Bien qu’il soit possible de développer des thérapies ciblant le récepteur immunitaire TLR4, les chercheurs suggèrent de se concentrer plutôt sur le microbiome de l’intestin.
“La manipulation des interactions entre le microbiome intestinal et l’hôte est une stratégie potentielle plus intéressante pour traiter une maladie qui dure toute la vie comme la CCM”, écrivent les chercheurs dans leur rapport.
Pour vérifier s’ils pouvaient utiliser les antibiotiques pour influer sur le développement des lésions chez les souris mutantes, les chercheurs ont élevé plusieurs générations de souris tout en administrant des antibiotiques à leur mère, en testant à chaque génération les lésions et le nombre de bactéries dans leur intestin.
Comme ils l’avaient constaté avec leurs souris exemptes de germes, une baisse de 96 % des bactéries coïncidait avec une diminution similaire des lésions.

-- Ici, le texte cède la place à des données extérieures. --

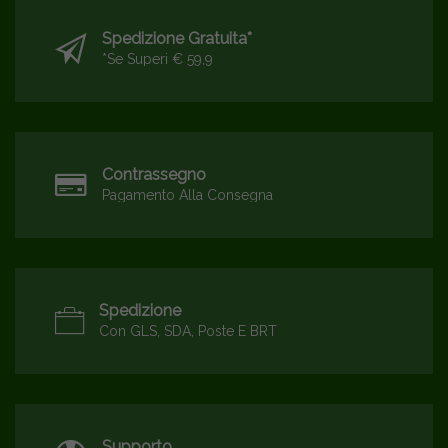
Spedizione Gratuita*
*se Superi € 59,9
Contrassegno
Pagamento Alla Consegna
Spedizione
Con GLS, SDA, Poste E BRT
Supporto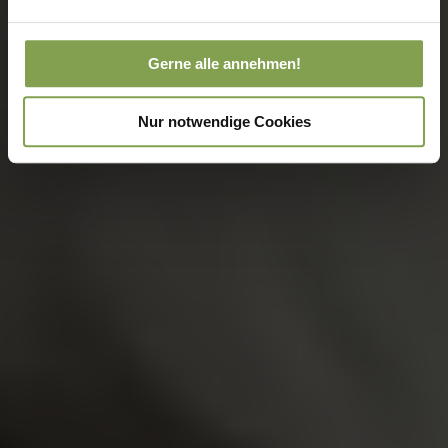
Gerne alle annehmen!
Nur notwendige Cookies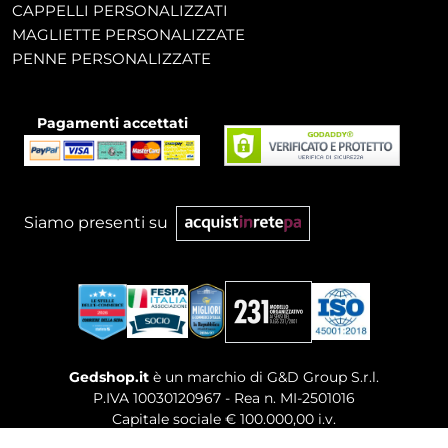
CAPPELLI PERSONALIZZATI
MAGLIETTE PERSONALIZZATE
PENNE PERSONALIZZATE
Pagamenti accettati
Siamo presenti su
Gedshop.it
è un marchio di G&D Group S.r.l.
P.IVA 10030120967 - Rea n. MI-2501016
Capitale sociale € 100.000,00 i.v.
Sede legale, Uffici Commerciali: Via Giuseppe Govone,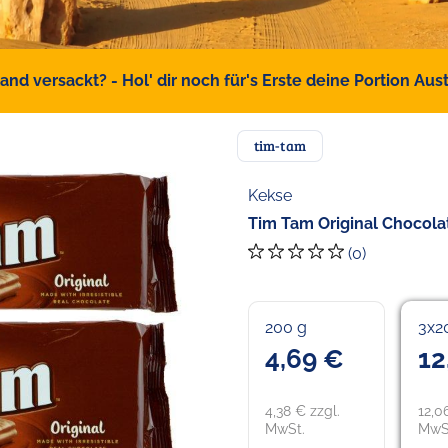
d versackt? - Hol' dir noch für's Erste deine Portion Austr
tim-tam
Kekse
Tim Tam Original Chocolat
(0)
200 g
3x2
4,69 €
12
4,38 € zzgl.
12,0
MwSt.
MwS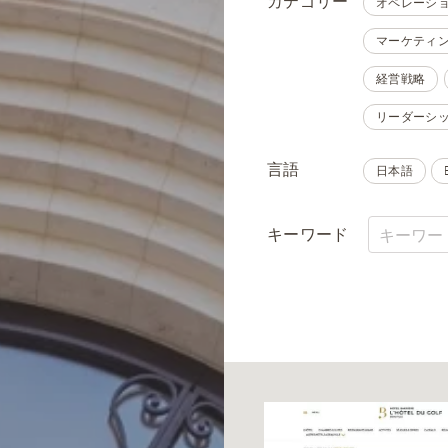
カテゴリー
オペレーシ
マーケティ
経営戦略
リーダーシ
言語
日本語
キーワード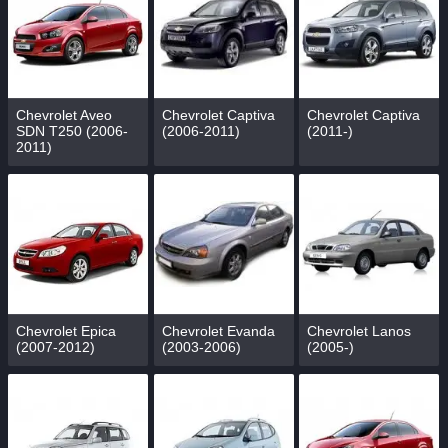
Chevrolet Aveo
Chevrolet Captiva
Chevrolet Captiva
SDN T250 (2006-
(2006-2011)
(2011-)
2011)
Chevrolet Epica
Chevrolet Evanda
Chevrolet Lanos
(2007-2012)
(2003-2006)
(2005-)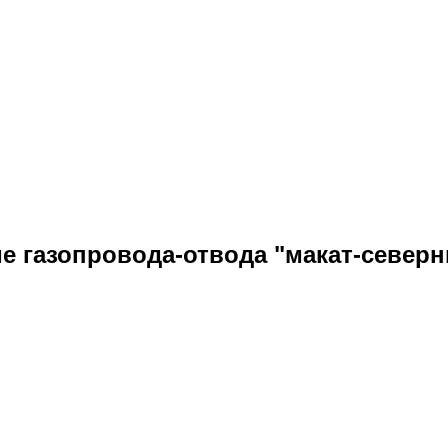
 газопровода-отвода "макат-северн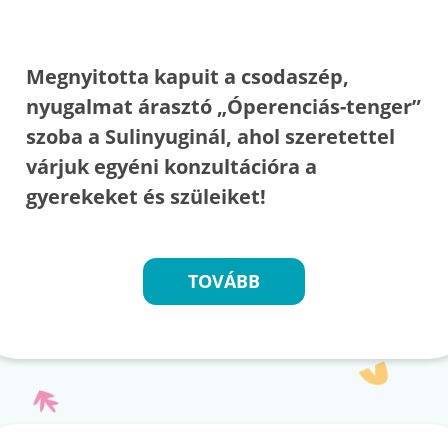
Megnyitotta kapuit a csodaszép,
nyugalmat árasztó „Óperenciás-tenger”
szoba a Sulinyuginál, ahol szeretettel
várjuk egyéni konzultációra a
gyerekeket és szüleiket!
TOVÁBB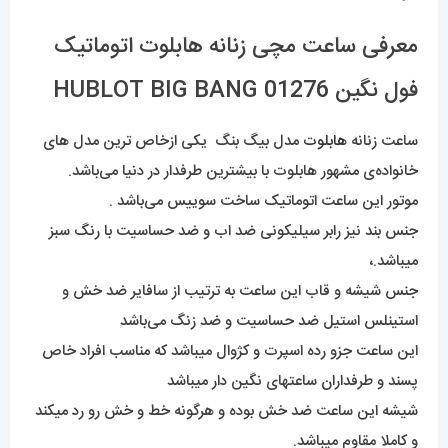
معرفی ساعت مچی زنانه هابلوت اتوماتیک
فول نگین HUBLOT BIG BANG 01276
ساعت زنانه
هابلوت
مدل بیگ بنگ یکی ازخاص ترین مدل های
خانواده‌ی مشهور هابلوت با بیشترین طرفدار در دنیا می‌باشد.
موتور این ساعت اتوماتیک ساخت سوییس می‌باشد .
جنس بند نیز رابر سیلیکونی ضد اب و ضد حساسیت با رنگ سبز
میباشد.،
جنس شیشه و قاب این ساعت به ترتیب از سافایر ضد خش و
استینلس استیل ضد حساسیت و ضد زنگ می‌باشد
این ساعت جزو رده اسپرت و کژوال میباشد که مناسب افراد خاص
پسند و طرفداران ساعتهای نگین دار میباشد
شیشه این ساعت ضد خش بوده و هرگونه خط و خش رو رد میکند
و کاملا مقاوم میباشد.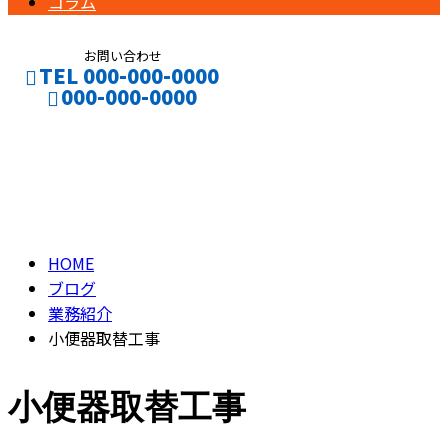
コラム
お問い合わせ
TEL 000-000-0000
000-000-0000
ブログ
CONTACT
ENTRY
BLOG
HOME
ブログ
業務紹介
小便器取替工事
小便器取替工事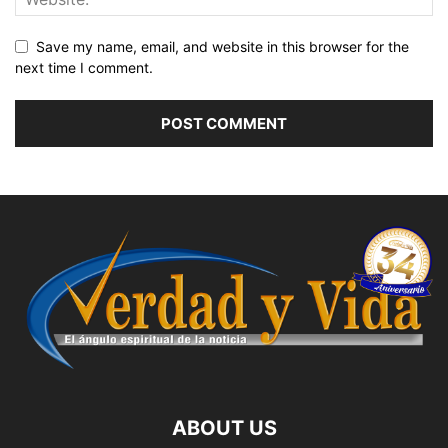
Save my name, email, and website in this browser for the
next time I comment.
ABOUT US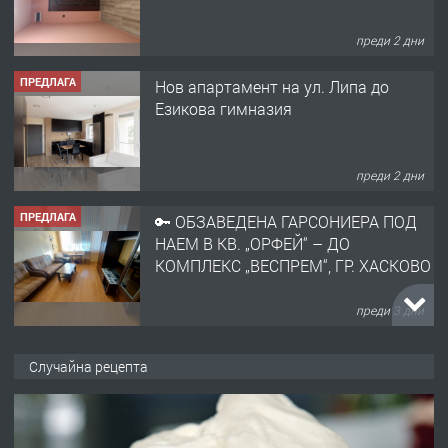
преди 2 дни
ПРЕДЛАГА
Нов апартамент на ул. Липа до
Езикова гимназия
преди 2 дни
ПРЕДЛАГА
🔑 ОБЗАВЕДЕНА ГАРСОНИЕРА ПОД
НАЕМ В КВ. „ОРФЕЙ“ – ДО
КОМПЛЕКС „ВЕСПРЕМ“, ГР. ХАСКОВО
преди 3 дни
ПРЕДЛАГА
НАПЪЛНО ОБЗАВЕДЕН И
Случайна рецепта
ОБОРУДВАН ТРИСТАЕН
АПАРТАМЕНТ В ЦЕНТЪРА НА ГР.
ХАСКОВО
преди 4 дни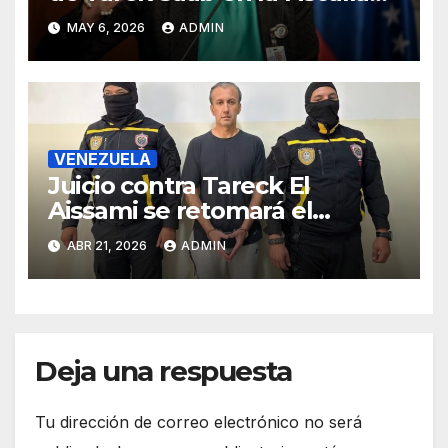
de Venezuela
MAY 6, 2026
ADMIN
VENEZUELA
Juicio contra Tareck El
Aissami se retomará el
miércoles tras ser suspendido
ABR 21, 2026
ADMIN
en la madrugada de este
martes
Deja una respuesta
Tu dirección de correo electrónico no será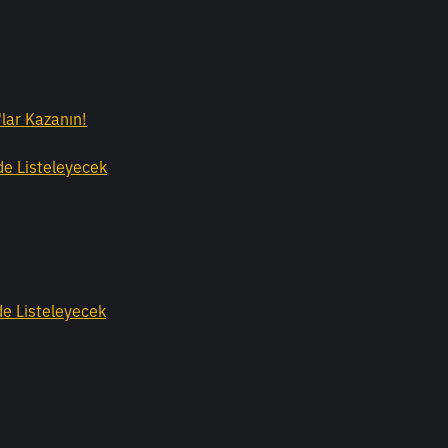
lar Kazanın!
de Listeleyecek
e Listeleyecek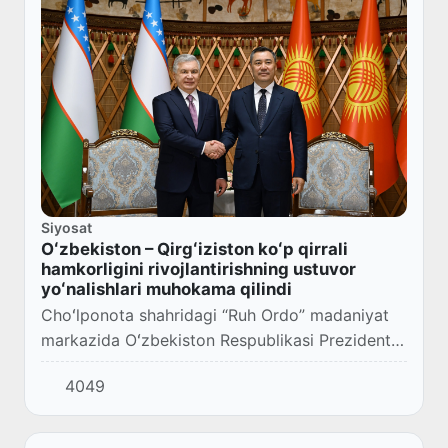
Siyosat
Oʻzbekiston – Qirgʻiziston koʻp qirrali
hamkorligini rivojlantirishning ustuvor
yoʻnalishlari muhokama qilindi
Choʻlponota shahridagi “Ruh Ordo” madaniyat
markazida Oʻzbekiston Respublikasi Prezidenti
Shavkat Mirziyoyevning Qirgʻiz Respublikasi
4049
Prezidenti Sadir Japarov bilan tor doiradagi v...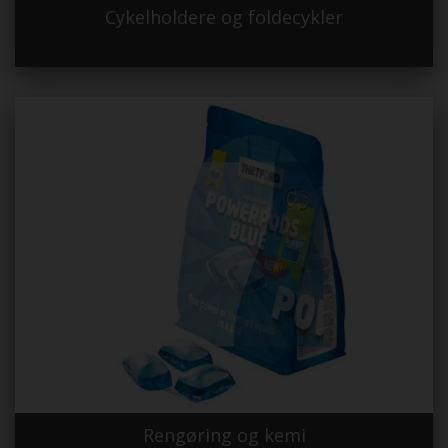
Cykelholdere og foldecykler
Rengøring og kemi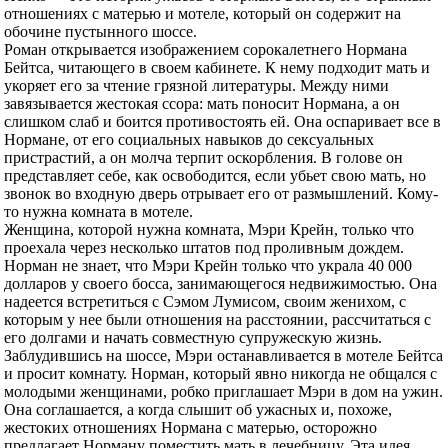
отношениях с матерью и мотеле, который он содержит на
обочине пустынного шоссе.
Роман открывается изображением сорокалетнего Нормана
Бейтса, читающего в своем кабинете. К нему подходит мать и
укоряет его за чтение грязной литературы. Между ними
завязывается жестокая ссора: мать поносит Нормана, а он
слишком слаб и боится противостоять ей. Она оспаривает все в
Нормане, от его социальных навыков до сексуальных
пристрастий, а он молча терпит оскорбления. В голове он
представляет себе, как освободится, если убьет свою мать, но
звонок во входную дверь отрывает его от размышлений. Кому-
то нужна комната в мотеле.
Женщина, которой нужна комната, Мэри Крейн, только что
проехала через несколько штатов под проливным дождем.
Норман не знает, что Мэри Крейн только что украла 40 000
долларов у своего босса, занимающегося недвижимостью. Она
надеется встретиться с Сэмом Лумисом, своим женихом, с
которым у нее были отношения на расстоянии, рассчитаться с
его долгами и начать совместную супружескую жизнь.
Заблудившись на шоссе, Мэри останавливается в мотеле Бейтса
и просит комнату. Норман, который явно никогда не общался с
молодыми женщинами, робко приглашает Мэри в дом на ужин.
Она соглашается, а когда слышит об ужасных и, похоже,
жестоких отношениях Нормана с матерью, осторожно
предлагает Норману поместить мать в лечебницу. Эта идея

Bien entendu, l’utilisation d’antibiotiques pour détruire notre système immunitaire n’est peut-être pas une solution simple, et nous devons également garder à l’esprit les différences potentielles entre les souris et les humains.
Nous sommes également encore en train d’apprendre à quel point notre microbiote est complexe, et la multitude de problèmes de santé qui sont liés à la diversité des micro-organismes dans notre système digestif.
Pourtant, pour une affection qui ne dispose actuellement que de peu de traitements, ouvrir des portes sur de nouveaux moyens de prévenir les lésions chez les personnes déjà sensibles constitue sans aucun doute un pas de géant.
Cette recherche a été publiée dans Nature.